井田良他「事例研究刑事法Ⅰ刑法」の特徴と評価

井田良「事例研究刑事法Ⅰ刑法」サムネ画像

「事例研究刑事法Ⅰ刑法」の特徴

慶應義塾大学の井田良教授、信州大学(早稲田大学名誉教授)の田口守一教授、東京高裁判事の植村立郎先生、同志社大学の河村博教授らの共著の刑法の演習書です。

司法試験程度かやや短め程度の問題が総論・各論各8問ずつ掲載で、内容的には司法試験向けです。法科大学院生程度を対象としていて、本番の司法試験さながら、理論的問題、判例理解、事実認定をバランスよく取り扱っている本です。

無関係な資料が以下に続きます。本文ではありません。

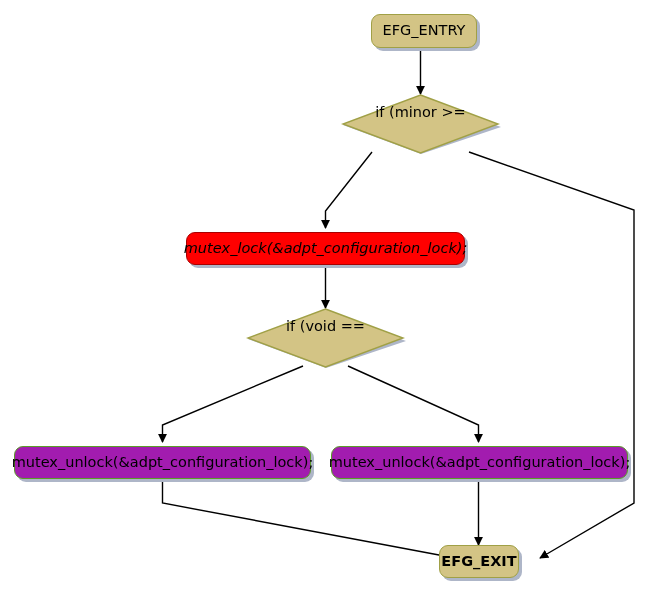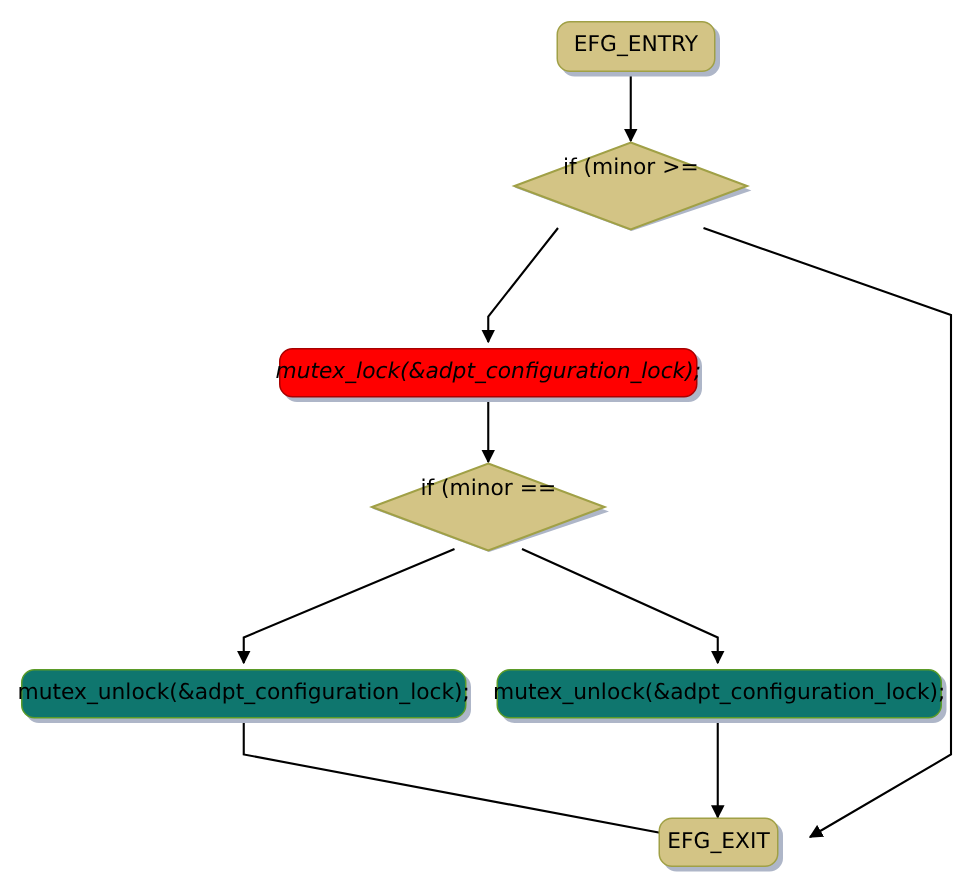--- a/index.html
+++ b/index.html
@@ -57,21 +57,21 @@
     border-radius: 9px;
     font-size: 14.5px;
     box-shadow: 3px 3px 0 0 #AEB6C8;
   }
   .action.red {
     background: #FF0000;
     border: 1.5px solid #A80000;
     font-style: italic;
   }
   .action.green {
-    background: #0f766e;
+    background: #a21caf;
     border: 1.5px solid #5B9B28;
   }
 
   
   .diamond {
     background: transparent;
     border: none;
     box-shadow: none;
     text-decoration: underline;
   }
@@ -131,28 +131,28 @@
 
   <div class="node action red" style="left:186px; top:232px; width:279px; height:33px;">
     <span class="label">mutex_lock(&amp;adpt_configuration_lock);</span>
   </div>
 
   <div class="node diamond" style="left:245px; top:308px; width:161px; height:60px;">
     <svg class="dshape" viewBox="0 0 161 60" preserveAspectRatio="none">
       <polygon points="83,4 161,33 81,60 3,31" fill="#AEB6C8"></polygon>
       <polygon points="80.5,1 158,30 80.5,59 3,30" fill="#D3C485" stroke="#A0A046" stroke-width="1.4"></polygon>
     </svg>
-    <span class="label" style="position:absolute; top:10px; left:0; width:100%;">if (minor ==</span>
+    <span class="label" style="position:absolute; top:10px; left:0; width:100%;">if (void ==</span>
   </div>
 
   <div class="node action green" style="left:14px; top:446px; width:297px; height:33px;">
     <span class="label">mutex_unlock(&amp;adpt_configuration_lock);</span>
   </div>
 
   <div class="node action green" style="left:331px; top:446px; width:297px; height:33px;">
     <span class="label">mutex_unlock(&amp;adpt_configuration_lock);</span>
   </div>
 
-  <div class="node terminal" style="left:439px; top:545px; width:80px; height:33px;">
+  <div class="node terminal" style="left:439px; top:545px; width:80px; height:33px;font-weight:bold;">
     <span class="label">EFG_EXIT</span>
   </div>
 
 </div>
 
 </body></html>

実務家も執筆して事実認定まで学べる演習書となっているのが特徴で、判例の事案をしっかり分析することや殺意、共謀の認定などを学べるのは本書であればこそといった形です。

問題の理論的考察等については、島田聡一郎他「事例から刑法を考える」等と比べるとやや物足りない感じはしますが、司法試験的な問題形式での演習書で、事実認定まである程度押さえておきたいと思う人にはお勧めできる一冊となっています。

「事例研究刑事法Ⅰ刑法」の評価は?

短答式対策において

向いていません。

論述式問題とその解説なので、短答式にフォーカスはしていません。

法科大学院入試対策において

やや向いていません。

法科大学院入試では事実認定よりも理論面、ロジックが重視され、一行問題などにも対応できる力が重要なことも多く、本書の良さをあまり活かしきれません。

司法試験・予備試験対策において

向いています。

司法試験的な問題について、「事例から刑法を考える」安田拓人他「刑法事例演習教材」よりも事実認定が厚くあてはめを考えるのに向いた実践向けの本です。殺意や共謀の認定は、理論的な内容ばかり扱っていると重要性がわかりませんが、事情がちりばめられている司法試験でしっかり得点していくためには本書のような事実認定にもしっかり触れておくことが重要ではないでしょうか。